Entre las versiones más citadas del nombre es que sea una derivación de Huaycocha o Waucocha, que en la lengua de los habitantes originarios significa “laguna de peces”, una denominación apropiada para esta playa de forma semicircular.

Otra es que los pescadores prehispánicos se pintaban el cuerpo de rojo para imitar un ave conocida como huanchaco antes de zarpar

La milenaria práctica de la pesca se sigue registrando aquí de forma muy similar a como se hacía antes del arribo de los europeos y cada mañana constituye un espectáculo observar a los pescadores irse al mar en sus botes de junco (o tótora como se le denomina a esa planta en varias regiones de América del Sur)

Se afirma que estas embarcaciones no se construyen en ningún otro lugar, de modo que cualquier turista puede exhibir con orgullo una imagen de los llamados “caballitos de tótora”, que a primera vista parecen incapaces de navegar.

La tradición heredada de antiguas civilizaciones costeras de estos barcos se mantiene, aunque la pesca no es una ocupación especialmente remunerativa, pero tal vez en una buena medida deba su supervivencia al turismo.

Muchos visitantes llegan hoy al lugar más que por su playa para ver los vestigios de antiguas civilizaciones y esta atracción está ayudando a ampliar el horizonte del lugar, donde se han construidos nuevos alojamientos y restaurantes.

Un lugar espléndido, de cara al mar, la posibilidad de observar una tradición antiquísima que por la lógica de los tiempos debió haber desaparecido. ¿Qué más se puede pedir?. Pues, una suculenta comida de la auténtica gastronomía peruana. !Eso!

Además de una buena imágen podrás llevarte otros recuerdos de la artesanía local inspirados en los caballitos de totora, desde una pequeña réplica (que probablemente no flote aunque esté hecho de los mismos juncos traídos de pantanos cercanos) hasta llaveros o pinturas.

Huanchaco también es reconocido como Reserva Mundial de Surf por la Coalición Save The Waves y muchos lo consideran uno de los mejores lugares de Perú para practicar este deporte.

De aquí puedes partir también a recorrer ruinas cercanas y visitar una imagen de la Santísima Virgen de la Candelaria (Nuestra Señora del Socorro) enviada por el Rey de España, Carlos V que tomó como modelo a la reina Juana, madre del monarca.

Se estima que la imagen de la “Huanchaquerita”, como le llaman cariñosamente los creyentes, llegó a Huanchaco a fines de enero de 1537 y hoy se puede ver en la iglesia parroquial, ubicada sobre un morro como una especie de faro para los navegantes.

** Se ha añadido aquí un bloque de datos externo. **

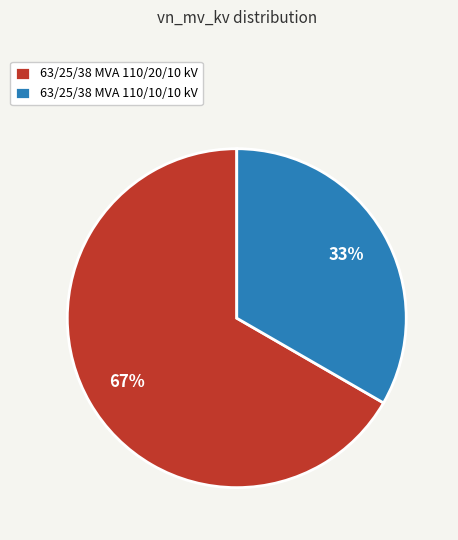

Which category has the smallest portion of the pie?

63/25/38 MVA 110/10/10 kV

Su fiesta patronal se celebra el 2 de febrero, cuando es llevada junto a la imagen de San Miguel Arcángel a la ciudad de Trujillo, una tradición iniciada cuando se le atribuyó su intervención para terminar con una epidemia de peste bubónica.

Pero si los creyentes mantienen esa tradición, Huanchaco es también una especie de santuario de los “caballitos de totora”, expresión del ingenio de los pueblos costeros que permanece viva para beneplácito de los turistas que siempre buscan algún plus en sus viajes de vacaciones.